Pour y parvenir, le pays s’est donné des moyens que détaillait il ya quelques mois le journal suisse Le Temps : une forte croissance des dépenses de transferts et de salaires des joueurs, même chose pour les droits TV, en forte hausse, encouragement de la fréquentation des stades et enfin des prises participation dans de nombreux clubs européens, comme àa a été le cas pour l’Atletico de Madrid ou  Manchester City. Cette stratégie qui a été soutenue en tout cas dans un premier temps par le gouvernement, et en particulier par Xi Jingping, qui est, je cite l’agence de presse Xinhua, « un supporter de football avec une collection de maillots à faire pâlir d’envie les plus grands fans ».   

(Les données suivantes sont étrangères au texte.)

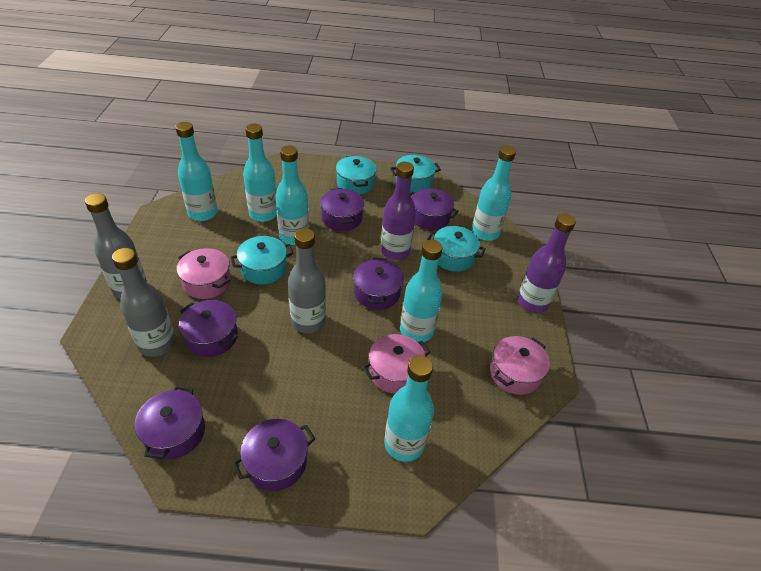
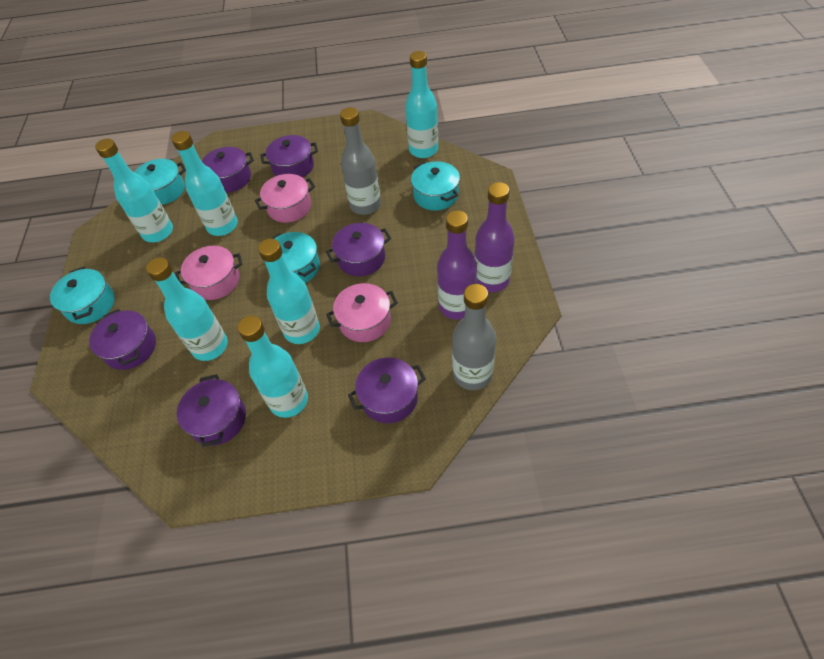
grey bottle: 3 -> 2

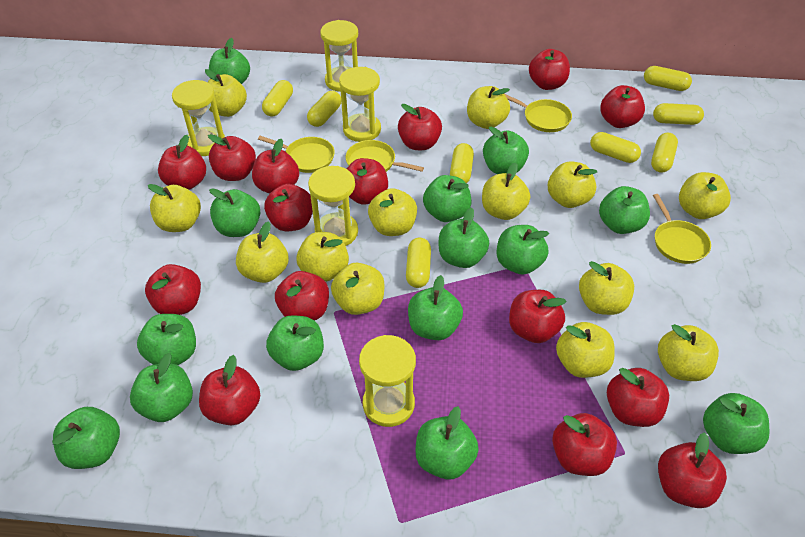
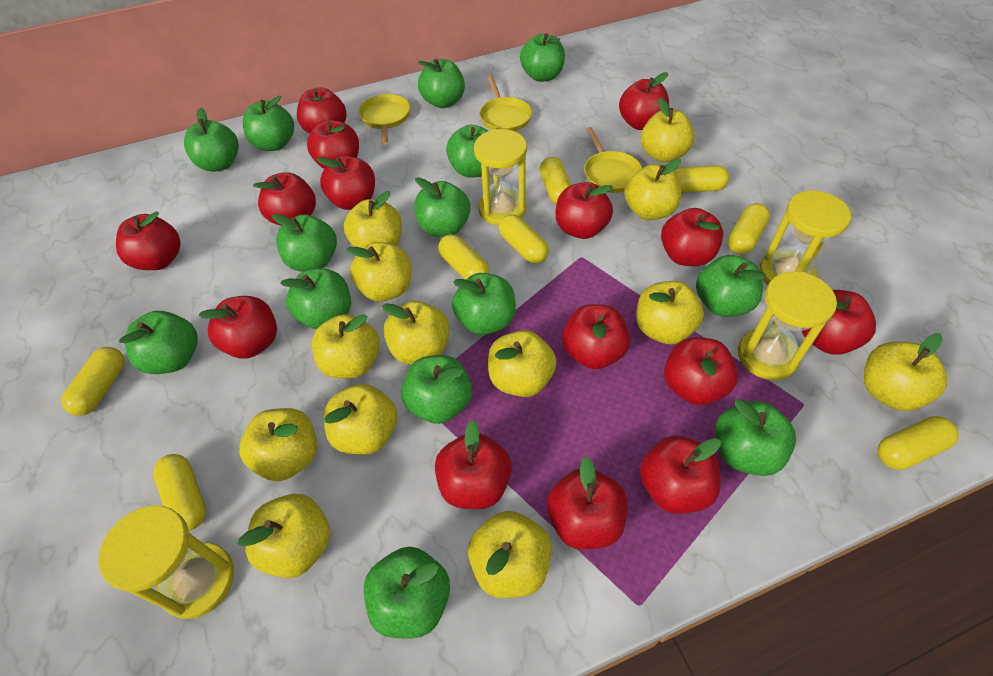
yellow hourglass: 5 -> 4
yellow pan: 4 -> 3

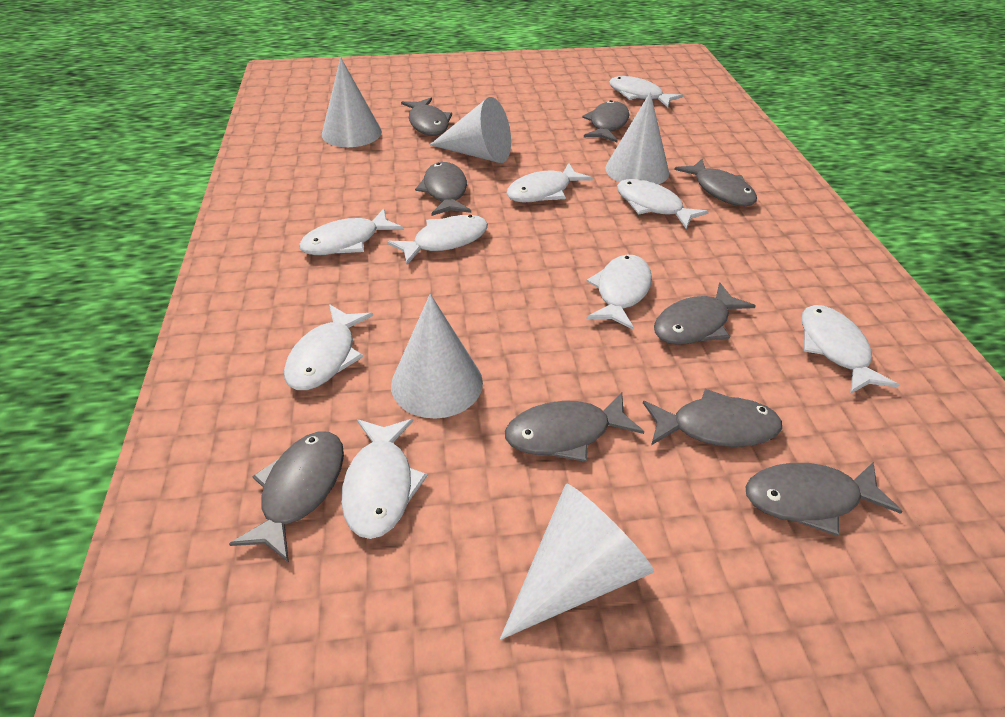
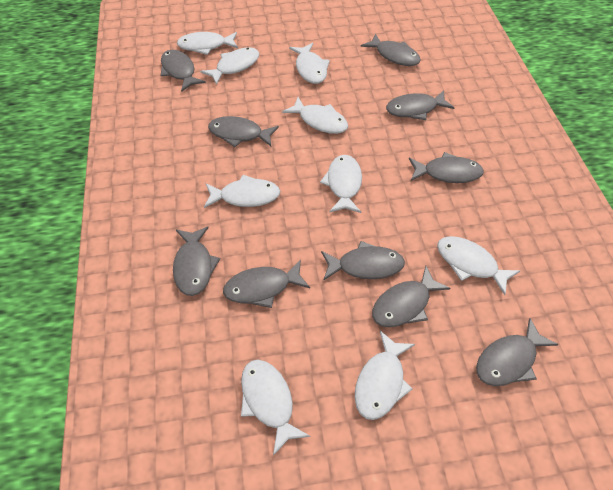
grey fish: 9 -> 10
white cone: 5 -> 0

Cette stratégie commence-t-elle à  porter ses fruits ?

Non, s’est aussi heurtée à plusieurs  obstacles, si bien qu’un peu plus de deux ans après avoir déclenché cette ruée vers le football, le gouvernement a commencé l’an dernier à faire marche arrière. 

"Ce qui s'est passé dans le football est typique de la Chine", confie au Financial Times  Mark Dreyer, qui dirige un site Internet appelé China Sports Insider à Pékin. "Il y a eu un feu vert et tout le monde a démarré au quart de tour. Puis il y a un feu rouge. Et maintenant, on est un peu sur un feu orange." 

Dans les faits, la Chine a revu sa stratégie, en mettant un terme aux dépenses jugées "irrationnelles", et en limitant aussi l'importation de joueurs étrangers et en appliquant une taxe de 100 % sur les frais de transfert quand il dépasse 7 millions de dollars.
Enfin, Pékin veut jouer la carte des talents locaux, et ce dés le plus jeune âge. Ainsi, relève le journal Asia Times

« le gouvernement a annoncé son intention en 2015 de déployer des programmes de football dans les écoles du pays. En 2025, 50 000 écoles devraient offrir un enseignement spécialisé à environ 30 millions d’élèves. ».

Les clubs eux-aussi se dotent de centres de formation. L’homme d’affaires Jack Ma, propriétaire d'Alibaba, possède une participation de 50 % dans le club de Guangzhou Evergande, le plus titré du pays : il a  investi dans l'une des plus grandes académies de football du monde, qui formerait entre 2000 et 3000 jeunes joueurs sur plus de 50 terrains, raconte le Financial Times.

Mais attention, quand on évoque le football en Chine, on parle d’un « football aux caractéristiques chinoises », explique la revue allemande Journal of current chinese affairs. Citons une de ces caractéristiques :  les propriétaires de clubs ont reçu récemment des instructions de la part du secrétaire du parti communiste de la Fédération chinoise de football. 

Selon le Financial Times, il leur a demandé  d'étudier et de mettre en œuvre "la pensée de Xi Jinping". On peut se demander si les footballeuses chinoises sont inspirées par la pensée du leader chinois : en tout cas, elles réussissent plutôt mieux que les hommes, puisqu’elle se classent au 16eme rang mondial selon la Fifa.